This incident has been resolved, unfortunately our automated monitoring systems didn't alert us to this issue which meant it took longer than usual for an ops engineer to intervene.
The automated monitoring system was configured to raise alarms when it detected long queue times but it was not configured to raise an alarm for missing queue stats (indicating that the process manager had stopped reporting). We've extended our monitoring alarms to alert us if this situation occurs again in the future.
Our apologies for the inconvenience.
Posted Oct 27, 2018 - 10:34 AEDT
It appears that there was an issue with the process that manages the workers in the transcoding cluster which caused it to stop raising alarms as the 'time on queue' grew. This in turn stopped it from adding workers to the cluster as needed which slowed down the preview process.

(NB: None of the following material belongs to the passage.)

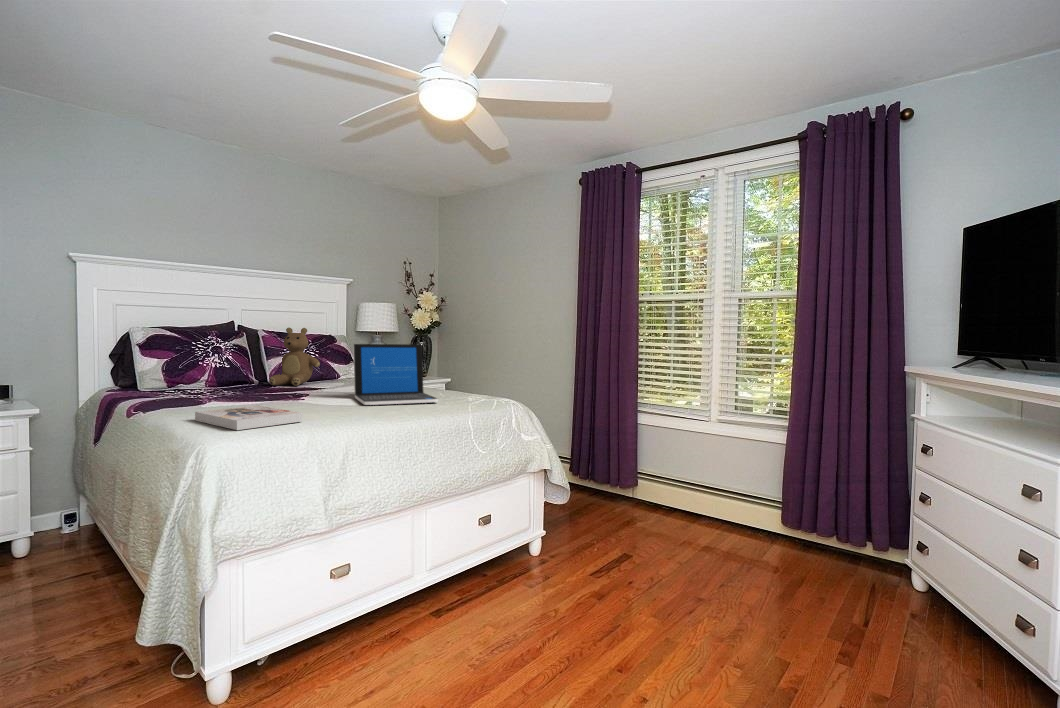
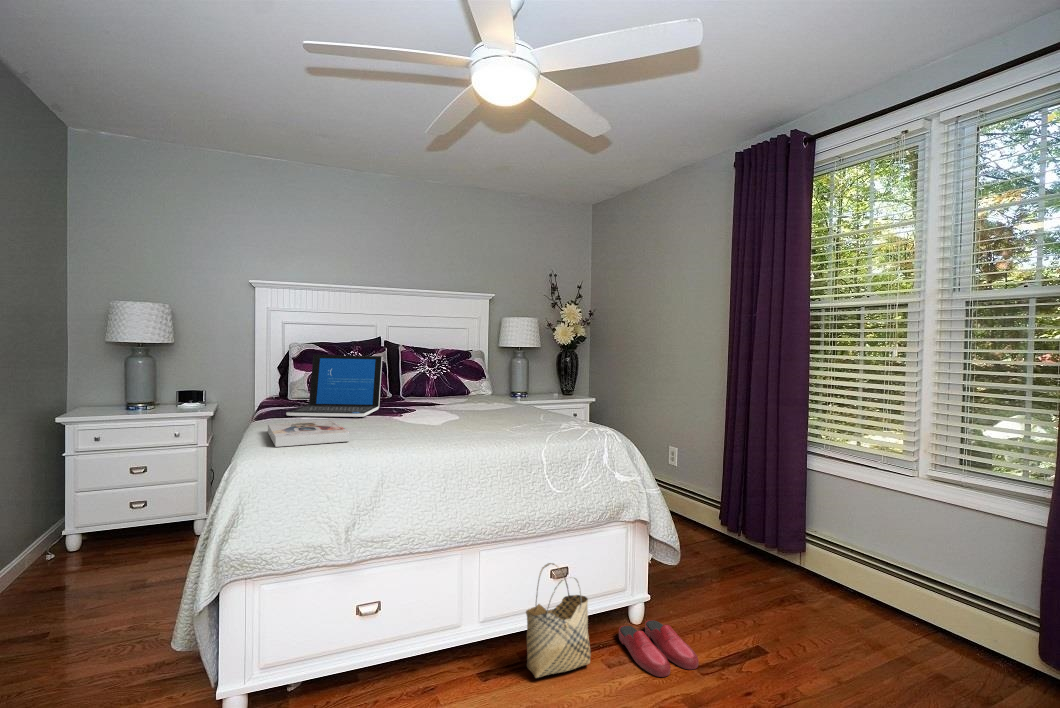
teddy bear: present [269,328,320,386] -> none [401,343,447,400]
laptop: present [353,344,439,405] -> present [286,355,382,417]
woven basket: none [467,513,516,605] -> present [526,563,591,678]
slippers: none [527,550,591,585] -> present [619,620,698,677]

We are continuing to investigate the issue with the management cluster to prevent this from happening again in the future, but for now a reboot of the cluster seems to have resolved the issue.
Posted Oct 27, 2018 - 09:44 AEDT
We are investing reports that its taking longer than usual for previews to appear.
Posted Oct 27, 2018 - 09:26 AEDT
This incident affected: South East Asia (South East Asia Transcoding Servers), Oceania (Oceania Transcoding Servers), Europe (Europe Transcoding Servers), and USA West (USA West Transcoding Servers).